Entries drawn from a collection
┌──

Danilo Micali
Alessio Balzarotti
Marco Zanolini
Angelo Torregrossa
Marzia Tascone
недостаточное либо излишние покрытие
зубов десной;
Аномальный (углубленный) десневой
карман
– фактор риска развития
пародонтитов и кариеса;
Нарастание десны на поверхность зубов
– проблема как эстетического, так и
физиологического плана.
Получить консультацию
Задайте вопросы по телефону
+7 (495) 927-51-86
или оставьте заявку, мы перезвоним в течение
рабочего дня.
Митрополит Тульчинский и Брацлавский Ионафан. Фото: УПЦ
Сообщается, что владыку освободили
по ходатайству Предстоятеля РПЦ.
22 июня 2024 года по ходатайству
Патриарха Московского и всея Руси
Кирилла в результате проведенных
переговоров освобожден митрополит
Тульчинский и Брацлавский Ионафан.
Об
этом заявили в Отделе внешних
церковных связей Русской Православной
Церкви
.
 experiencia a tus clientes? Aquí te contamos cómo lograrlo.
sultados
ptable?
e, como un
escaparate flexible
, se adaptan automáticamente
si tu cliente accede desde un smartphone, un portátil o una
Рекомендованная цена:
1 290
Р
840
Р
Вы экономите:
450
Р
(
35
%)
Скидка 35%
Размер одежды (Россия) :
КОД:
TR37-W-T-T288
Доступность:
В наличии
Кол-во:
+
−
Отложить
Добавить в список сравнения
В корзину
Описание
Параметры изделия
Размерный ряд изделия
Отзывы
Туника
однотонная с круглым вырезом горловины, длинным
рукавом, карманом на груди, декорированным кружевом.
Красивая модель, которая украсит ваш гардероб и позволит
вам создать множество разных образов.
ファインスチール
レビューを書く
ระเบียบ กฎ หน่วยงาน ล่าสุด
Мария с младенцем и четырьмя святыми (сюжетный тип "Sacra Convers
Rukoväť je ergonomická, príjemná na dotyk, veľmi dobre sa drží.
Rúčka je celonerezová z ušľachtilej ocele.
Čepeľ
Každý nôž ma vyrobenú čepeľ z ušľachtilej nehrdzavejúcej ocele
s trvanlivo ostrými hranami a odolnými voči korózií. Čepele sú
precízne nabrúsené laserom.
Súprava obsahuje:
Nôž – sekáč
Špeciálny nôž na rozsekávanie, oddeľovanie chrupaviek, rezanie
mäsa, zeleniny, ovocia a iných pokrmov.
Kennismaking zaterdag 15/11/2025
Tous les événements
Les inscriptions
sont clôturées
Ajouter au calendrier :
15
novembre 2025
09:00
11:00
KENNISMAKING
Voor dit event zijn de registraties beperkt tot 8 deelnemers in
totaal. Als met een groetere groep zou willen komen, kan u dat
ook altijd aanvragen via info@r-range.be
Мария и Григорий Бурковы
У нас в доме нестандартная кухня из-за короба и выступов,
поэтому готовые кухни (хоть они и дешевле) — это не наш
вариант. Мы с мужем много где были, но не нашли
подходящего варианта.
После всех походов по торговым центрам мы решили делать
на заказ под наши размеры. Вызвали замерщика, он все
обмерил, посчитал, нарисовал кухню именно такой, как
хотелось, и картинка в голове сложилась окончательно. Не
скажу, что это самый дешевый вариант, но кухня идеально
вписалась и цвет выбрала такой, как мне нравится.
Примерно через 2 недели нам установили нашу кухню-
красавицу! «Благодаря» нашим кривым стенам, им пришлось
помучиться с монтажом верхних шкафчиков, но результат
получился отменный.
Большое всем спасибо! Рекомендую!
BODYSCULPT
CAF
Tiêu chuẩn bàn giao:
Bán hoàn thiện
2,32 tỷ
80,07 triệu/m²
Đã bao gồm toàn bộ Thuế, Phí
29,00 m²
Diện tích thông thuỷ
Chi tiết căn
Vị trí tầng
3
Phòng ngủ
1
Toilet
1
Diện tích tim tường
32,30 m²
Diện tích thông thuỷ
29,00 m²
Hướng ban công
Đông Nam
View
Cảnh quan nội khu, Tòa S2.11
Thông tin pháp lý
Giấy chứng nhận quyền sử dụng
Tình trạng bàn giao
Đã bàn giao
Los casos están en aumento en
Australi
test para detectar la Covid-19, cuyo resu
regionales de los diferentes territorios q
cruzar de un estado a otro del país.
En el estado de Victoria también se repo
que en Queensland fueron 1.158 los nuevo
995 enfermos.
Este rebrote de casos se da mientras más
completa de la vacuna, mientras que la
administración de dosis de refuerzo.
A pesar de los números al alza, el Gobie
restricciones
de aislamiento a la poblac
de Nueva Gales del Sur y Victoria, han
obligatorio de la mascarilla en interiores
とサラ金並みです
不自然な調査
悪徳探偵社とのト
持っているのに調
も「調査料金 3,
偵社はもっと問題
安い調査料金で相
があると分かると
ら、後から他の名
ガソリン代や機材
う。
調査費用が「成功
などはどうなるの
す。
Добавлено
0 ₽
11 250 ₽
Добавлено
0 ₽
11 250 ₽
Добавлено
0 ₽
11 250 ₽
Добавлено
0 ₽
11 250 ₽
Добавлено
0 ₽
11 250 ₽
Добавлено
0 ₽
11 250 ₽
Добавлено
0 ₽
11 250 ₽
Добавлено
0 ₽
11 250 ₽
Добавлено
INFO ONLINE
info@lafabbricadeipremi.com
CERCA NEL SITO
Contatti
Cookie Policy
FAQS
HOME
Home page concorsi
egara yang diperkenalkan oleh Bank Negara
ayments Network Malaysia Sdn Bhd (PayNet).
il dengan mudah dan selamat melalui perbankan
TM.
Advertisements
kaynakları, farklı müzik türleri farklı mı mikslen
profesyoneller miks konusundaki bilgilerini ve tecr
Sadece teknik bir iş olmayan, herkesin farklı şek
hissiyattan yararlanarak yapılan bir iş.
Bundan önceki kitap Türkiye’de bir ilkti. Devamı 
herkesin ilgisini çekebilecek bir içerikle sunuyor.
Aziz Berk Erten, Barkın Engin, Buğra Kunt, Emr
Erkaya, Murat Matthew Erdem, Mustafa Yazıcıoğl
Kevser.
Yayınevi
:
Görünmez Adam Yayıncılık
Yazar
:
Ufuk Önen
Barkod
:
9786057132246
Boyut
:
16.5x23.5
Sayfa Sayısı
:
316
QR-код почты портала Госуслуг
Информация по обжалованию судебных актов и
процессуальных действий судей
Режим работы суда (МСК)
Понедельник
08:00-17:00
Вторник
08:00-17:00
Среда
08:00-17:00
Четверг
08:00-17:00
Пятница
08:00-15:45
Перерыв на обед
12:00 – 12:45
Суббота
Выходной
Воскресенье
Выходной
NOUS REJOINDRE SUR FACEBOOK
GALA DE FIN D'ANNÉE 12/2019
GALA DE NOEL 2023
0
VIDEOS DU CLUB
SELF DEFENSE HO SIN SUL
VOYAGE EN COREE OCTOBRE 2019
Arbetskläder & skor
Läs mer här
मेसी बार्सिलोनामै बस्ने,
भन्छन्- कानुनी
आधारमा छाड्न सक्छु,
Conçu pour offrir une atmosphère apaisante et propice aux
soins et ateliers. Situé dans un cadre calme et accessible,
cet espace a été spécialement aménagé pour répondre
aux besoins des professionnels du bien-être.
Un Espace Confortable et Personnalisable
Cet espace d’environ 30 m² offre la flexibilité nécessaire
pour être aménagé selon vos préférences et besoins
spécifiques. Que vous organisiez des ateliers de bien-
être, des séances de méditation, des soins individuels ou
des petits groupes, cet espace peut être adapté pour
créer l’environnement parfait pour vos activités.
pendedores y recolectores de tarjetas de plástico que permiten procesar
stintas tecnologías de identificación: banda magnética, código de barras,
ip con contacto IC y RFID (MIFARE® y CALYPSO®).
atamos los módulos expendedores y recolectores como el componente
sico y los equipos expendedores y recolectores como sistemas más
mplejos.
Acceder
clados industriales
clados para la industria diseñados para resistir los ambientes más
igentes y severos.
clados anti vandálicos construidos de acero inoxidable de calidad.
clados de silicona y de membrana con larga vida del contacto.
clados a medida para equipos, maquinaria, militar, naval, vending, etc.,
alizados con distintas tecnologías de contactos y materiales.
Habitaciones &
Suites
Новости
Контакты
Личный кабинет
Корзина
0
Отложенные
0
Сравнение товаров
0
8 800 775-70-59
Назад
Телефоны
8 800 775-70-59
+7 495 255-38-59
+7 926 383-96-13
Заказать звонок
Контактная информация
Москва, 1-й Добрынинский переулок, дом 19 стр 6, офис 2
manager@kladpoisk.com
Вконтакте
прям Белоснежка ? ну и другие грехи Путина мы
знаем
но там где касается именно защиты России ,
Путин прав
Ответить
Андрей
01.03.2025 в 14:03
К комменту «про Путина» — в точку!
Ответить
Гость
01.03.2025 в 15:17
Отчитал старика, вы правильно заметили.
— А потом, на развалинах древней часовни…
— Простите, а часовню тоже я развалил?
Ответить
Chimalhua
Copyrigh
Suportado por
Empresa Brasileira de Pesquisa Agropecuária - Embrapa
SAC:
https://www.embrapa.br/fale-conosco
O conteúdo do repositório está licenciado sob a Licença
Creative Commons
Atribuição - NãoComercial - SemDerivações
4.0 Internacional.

└──

Exercise directions:
Copy the data verbatim, from its very first line through the line that contains "22 июня 2024 года по ходатайству", including that line.

Answer box:
Danilo Micali
Alessio Balzarotti
Marco Zanolini
Angelo Torregrossa
Marzia Tascone
недостаточное либо излишние покрытие
зубов десной;
Аномальный (углубленный) десневой
карман
– фактор риска развития
пародонтитов и кариеса;
Нарастание десны на поверхность зубов
– проблема как эстетического, так и
физиологического плана.
Получить консультацию
Задайте вопросы по телефону
+7 (495) 927-51-86
или оставьте заявку, мы перезвоним в течение
рабочего дня.
Митрополит Тульчинский и Брацлавский Ионафан. Фото: УПЦ
Сообщается, что владыку освободили
по ходатайству Предстоятеля РПЦ.
22 июня 2024 года по ходатайству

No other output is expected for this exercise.